▶ [Requirement]:
Give the listing below again exactly, but without any of its pictures.

Start of Supplied material

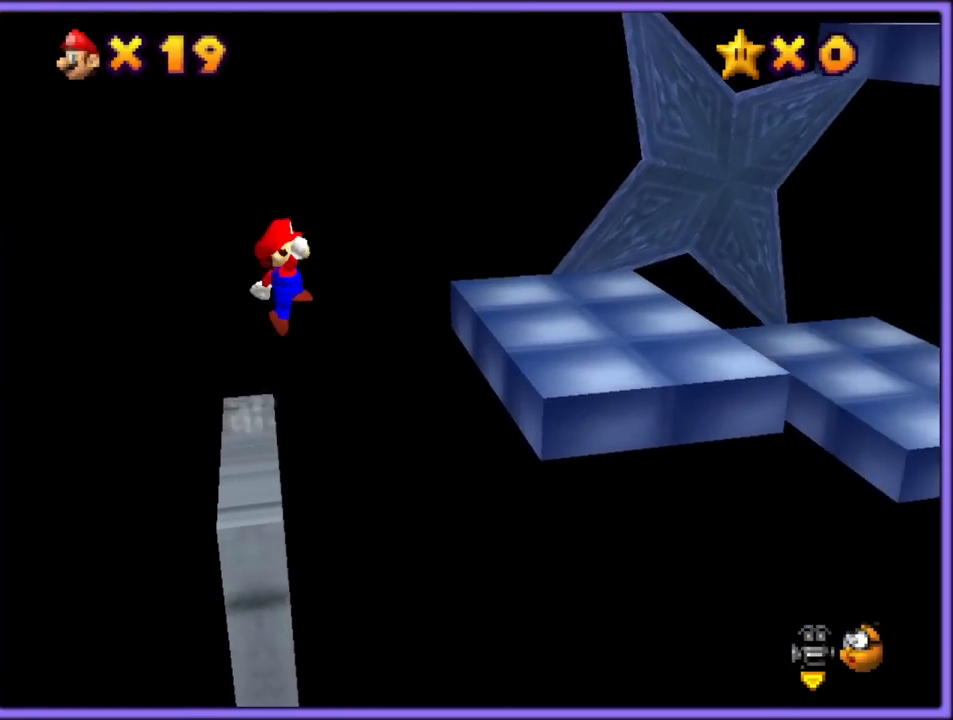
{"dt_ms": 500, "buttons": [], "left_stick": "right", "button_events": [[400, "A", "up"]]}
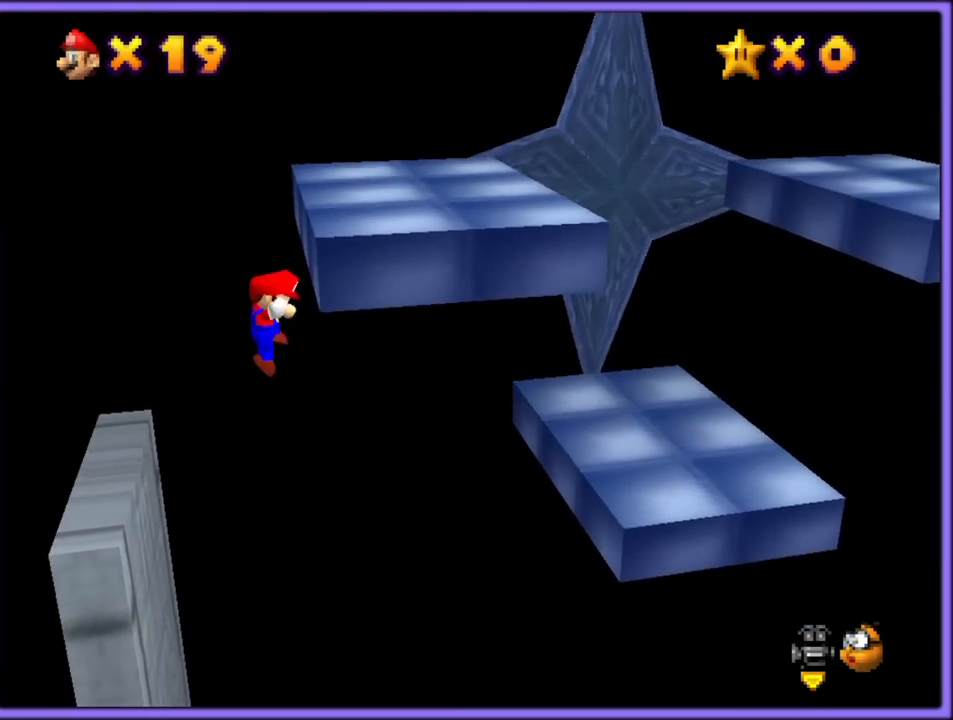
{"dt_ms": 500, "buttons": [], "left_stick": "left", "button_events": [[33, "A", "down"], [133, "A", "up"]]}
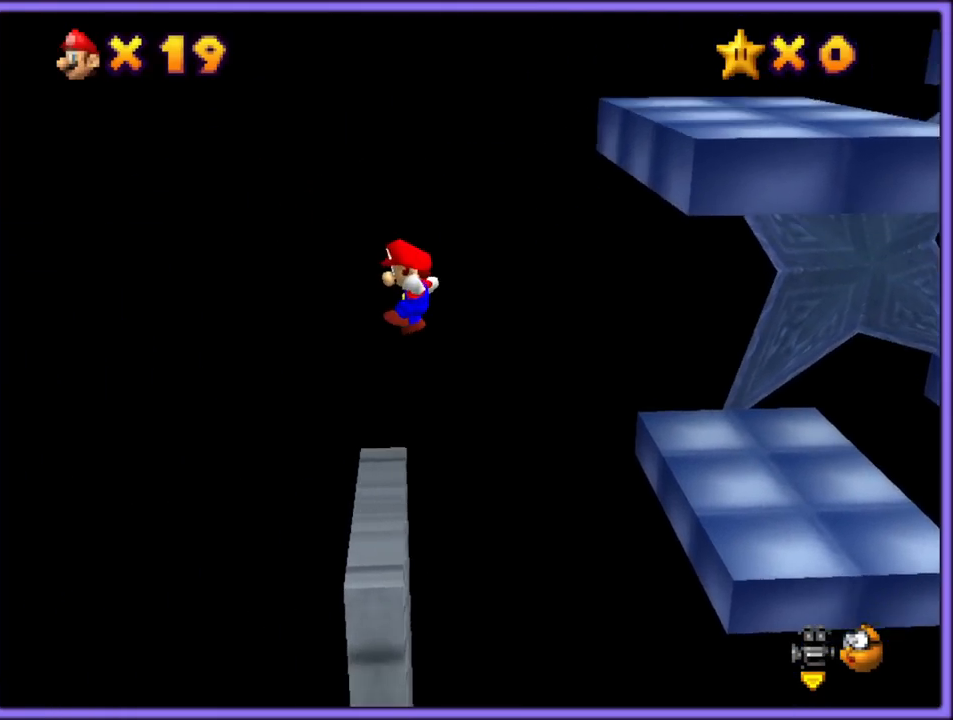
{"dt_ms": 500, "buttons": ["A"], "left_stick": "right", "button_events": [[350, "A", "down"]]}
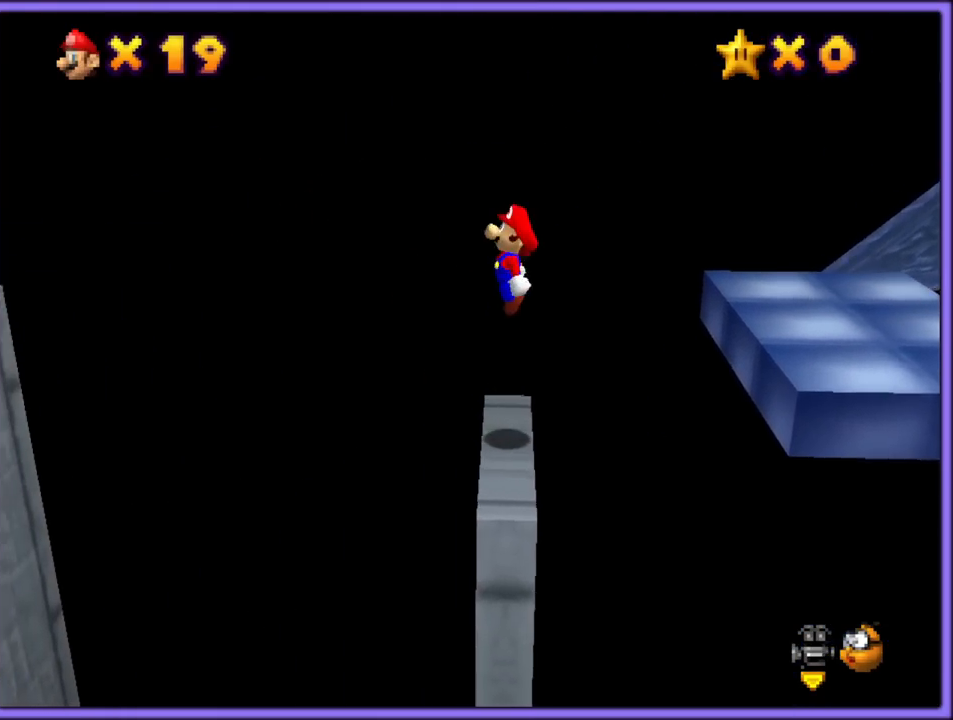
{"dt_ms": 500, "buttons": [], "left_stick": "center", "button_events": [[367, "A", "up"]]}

End of Supplied material

▶ [Exercise result]:
{"dt_ms": 500, "buttons": [], "left_stick": "right", "button_events": [[400, "A", "up"]]}
{"dt_ms": 500, "buttons": [], "left_stick": "left", "button_events": [[33, "A", "down"], [133, "A", "up"]]}
{"dt_ms": 500, "buttons": ["A"], "left_stick": "right", "button_events": [[350, "A", "down"]]}
{"dt_ms": 500, "buttons": [], "left_stick": "center", "button_events": [[367, "A", "up"]]}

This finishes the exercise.